Em 2009, o galardão distinguiu o poeta cabo-verdiano Arménio Vieira

O Ministro da Cultura e das Indústrias Criativas de Cabo Verde assumiu esta segunda-feira estar a torcer pelo escritor Germano Almeida para o Prémio Camões, um galardão que será anunciado esta segunda-feira em Lisboa e que em 2009 distinguiu um cabo-verdiano.

Abraão Vicente falava à agência Lusa no final de um encontro com o seu homólogo português, em Lisboa, cidade que é esta segunda-feira palco do anúncio do Prémio Camões.

O ministro, que estará presente na cerimónia de anúncio do prémio, que será feito pelo ministro da Cultura português, Luís Filipe Castro Mendes, disse esperar que o galardão vá para o escritor Germano Almeida.
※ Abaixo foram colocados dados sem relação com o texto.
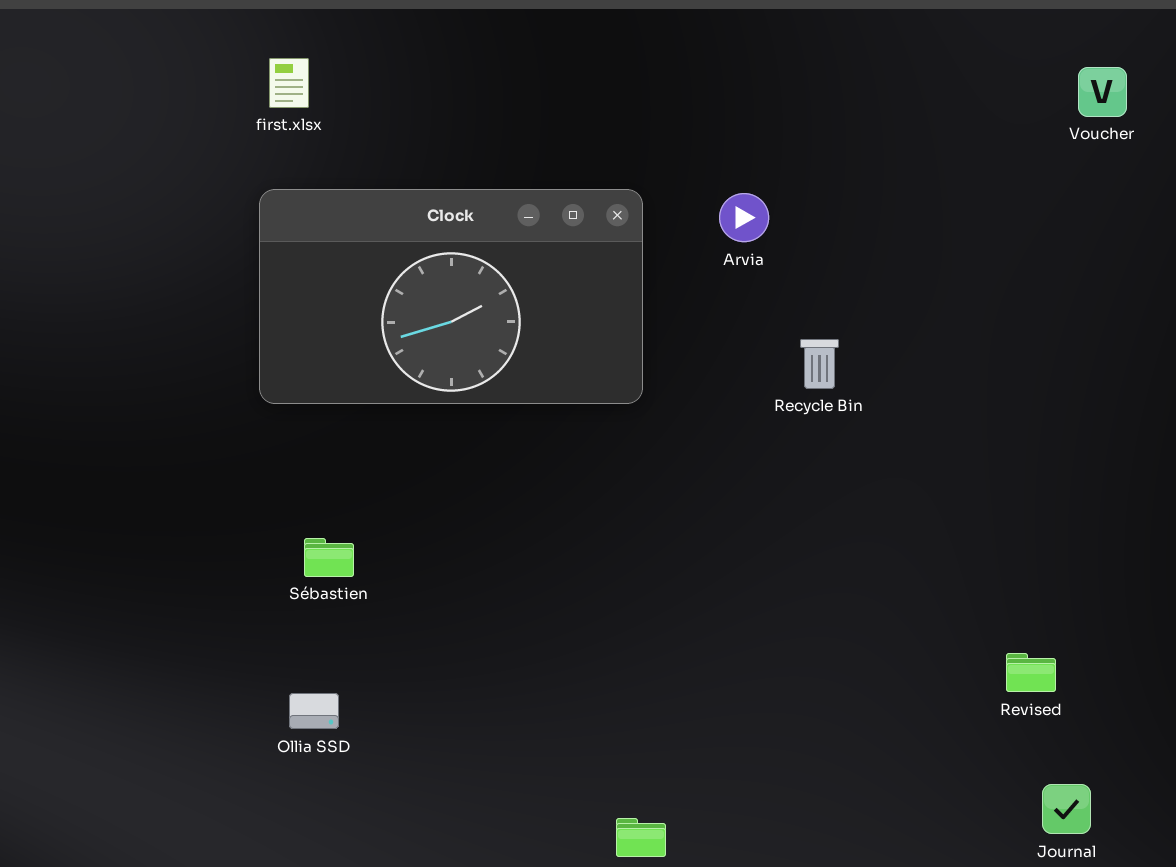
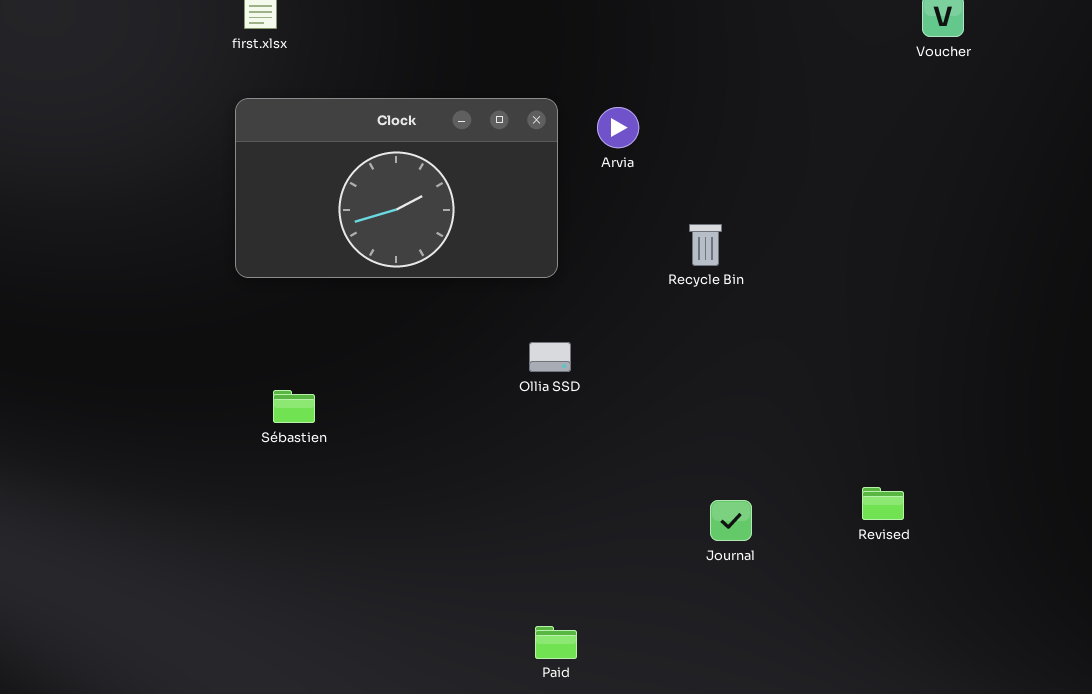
Arvia: [719,193,769,242] -> [597,107,639,148], moved
Ollia SSD: [289,693,339,729] -> [529,342,571,372], moved
Journal: [1042,784,1091,834] -> [710,500,752,541], moved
"O nome cabo-verdiano mais próximo de se consagrar como Prémio Camões é Germano Almeida, pelo seu percurso e a sua obra", disse Abraão Vicente.

Para Abraão Vicente, o Prémio Camões é "um contributo extraordinário de um país como Portugal" que "dá para incentivar a crítica, a produção".

O Prémio Camões é o maior prémio da Língua Portuguesa, instituído por Portugal e pelo Brasil em 1988

"O Prémio Camões está num patamar a que só os consagradíssimos têm a aspiração de chegar", disse.

Para o ministro, Cabo Verde tem um leque de bons escritores que nos próximos tempos se poderão candidatar a essa obra, tais como José Luís Tavares e Dina Salústio, além de Germano Almeida.

"Vou estar a torcer [por Germano Almeida] e por isso fiz questão de estar presente neste momento", disse.

Em 2009, o Prémio Camões foi atribuído ao poeta Arménio Vieira, o primeiro cabo-verdiano a receber este galardão.

O Prémio Camões é o maior prémio da Língua Portuguesa, instituído por Portugal e pelo Brasil em 1988.